All the same, as a conservative Catholic myself in the San Diego diocese, I am not keen to be in constant battle with this guy. It’s better not to jump to conclusions or despair just yet. It helps to leave the door open to other possibilities and not judge McElroy too harshly before he has had a chance to say or do anything outrageous.
It’s natural to have a sense of dread, but it might not be as bad as expected.
As a person, and a pastor, McElroy’s not horrible. I listened to his Zoom masses during the first COVID lockdowns, when the whole Church and its masses were reduced to Zoom sessions, and far from finding him distant and opaque, found him warm and engaging. He spoke from the heart, he spoke of his everyday experiences, he gave of himself to the parishioners as if he liked them, and honed closely to the Gospel readings as if he were interested in them and thought and read about them a lot, offering unusual and interesting insights, and not once did he touch on battling-bishop politics. He seemed uniquely talented, and better still he made it a habit of visiting the many parishes in the diocese, including my own, where he was just as warm and engaging. He does have a talent for communicating and inspiring, which might be what the pope was thinking of as he seeks to advance his big-tent agenda. Like Volodymyr Zelensky, he has communication skills that add up to more than his numbers would suggest.
If he sticks to that, and avoids electric third-rail politics until he can understand why they are electric third rails, he could be a fine cardinal who may even be able to draw the Church together.

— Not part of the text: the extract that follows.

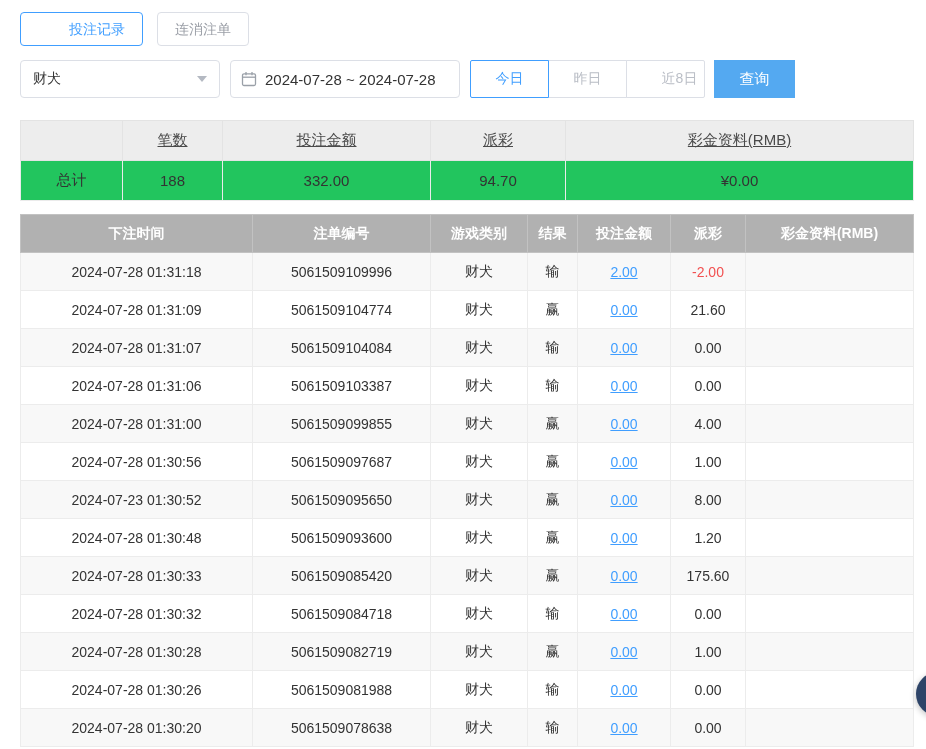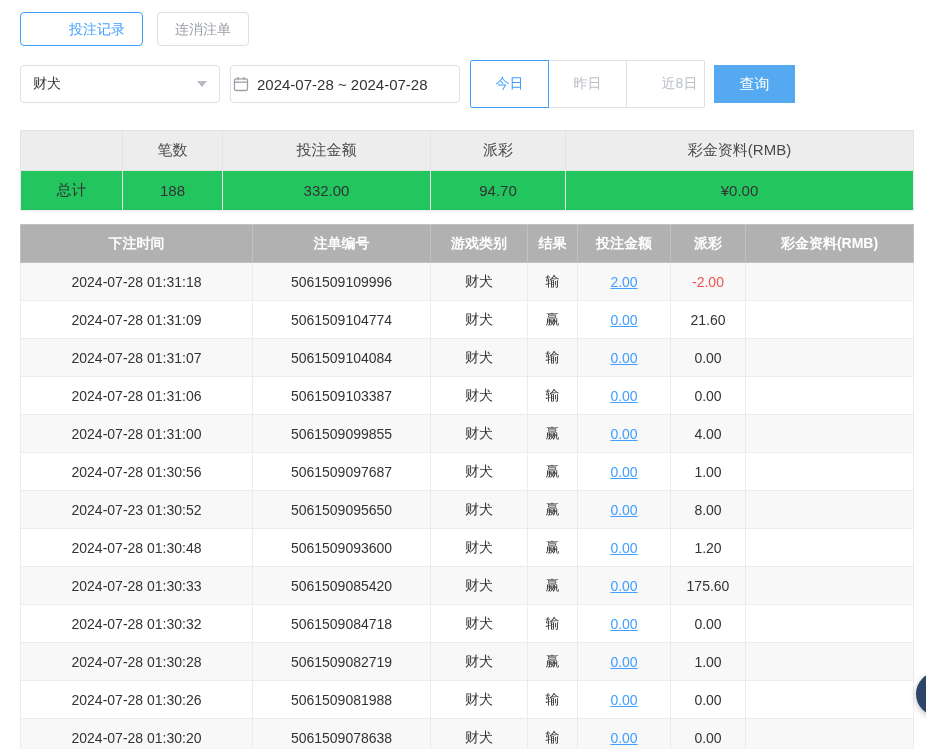"2024-07-28 ~ 2024-07-28" .date-box { padding: 0 2px -> 0 10px }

And we know he’s heard this from us — I was a participant in the diocesian Synod in San Diego last March, where parishioners gather in small groups in their churches and deliver their candid thoughts about what is going on in the Church. The general sentiment I heard is that they want McElroy to keep out of politics and stick to Church doctrine, especially on abortion, and on conscience exceptions to COVID vaccines.
He probably won’t entirely, but if he keeps the politics at a minimum on an everyday level, he won’t be a source of conflict, even if he has one vote for some even crazier wokester lefty to elevate to the Chair of St. Peter.

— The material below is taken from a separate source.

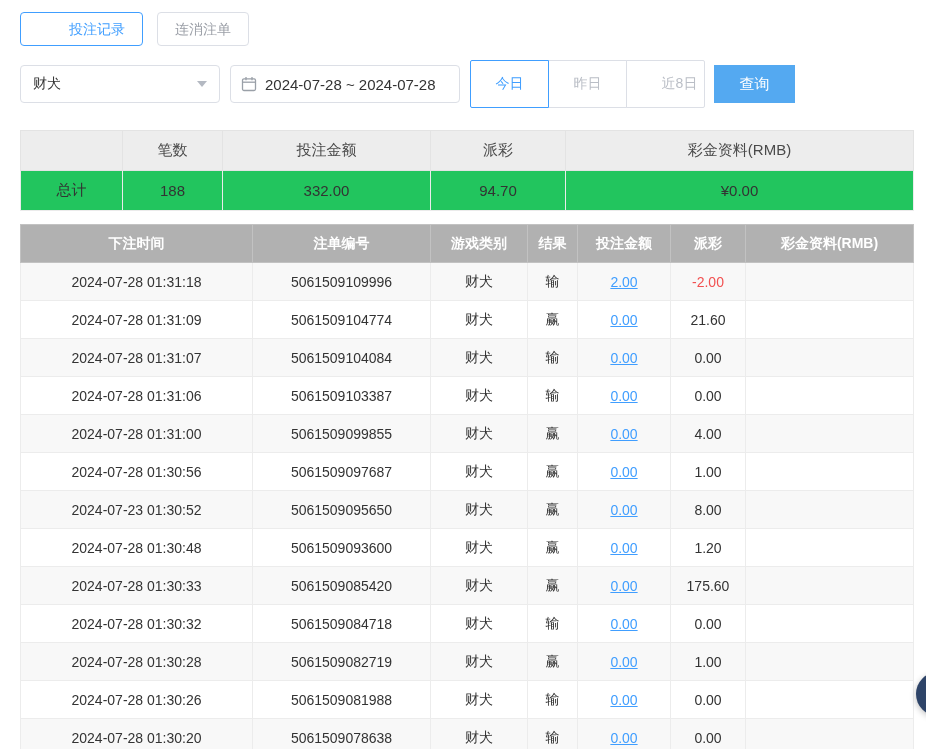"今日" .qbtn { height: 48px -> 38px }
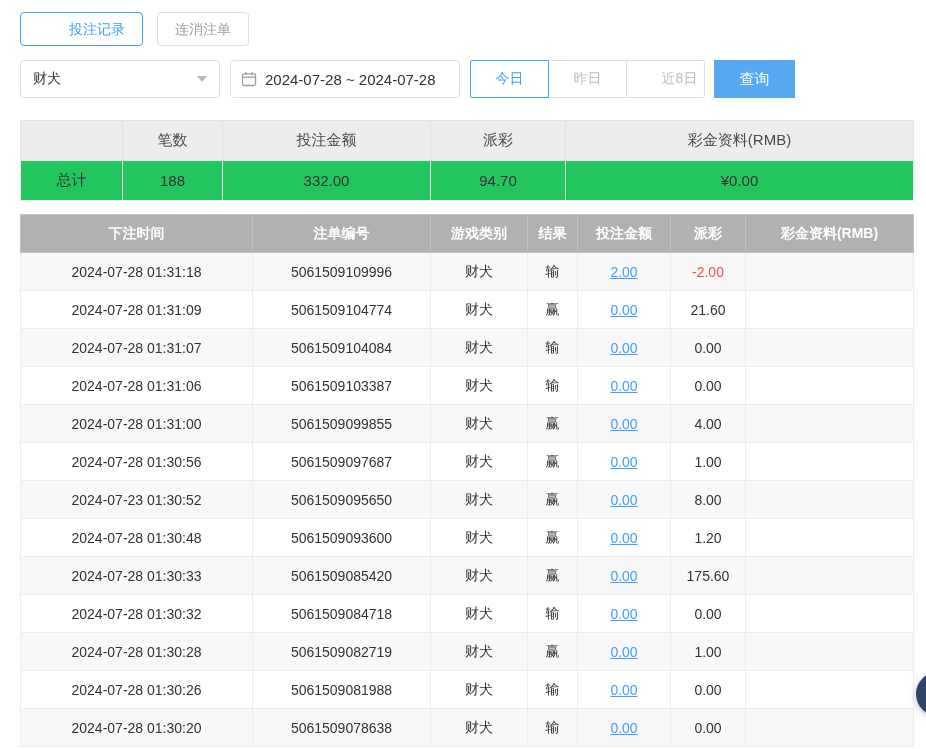"笔数" .summary th { text-decoration: none -> underline }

On the other hand, if he throws his weight around and pushes junk science, family disintegration, cafeteria Catholicism, anti-Americanism, statism-uber-alles, and the rest of the wokester agenda onto us as the activists’ and maybe Nancy Pelosi’s obedient puppet, he will be one of the most divisive cardinals out there. The conservatives will ignore him and listen only to recognizable and credible archbishops such as Cordileone, fragmenting the Church into camps of sorts, which can only open the door to schisms and power struggles.
Conservative Catholics can pray for him the same way they pray for a conversion of heart of Vladimir Putin, which ought to be a message of sorts to him. If things get really bad, they can withold money from church collections, given that the main reason American Catholics are overrepresented in the Vatican hierarchy seems to be that they donate the most money. The rest of us can cross our fingers, because it seems unmistakeable that Pope Francis views conservative Catholics as his biggest problem.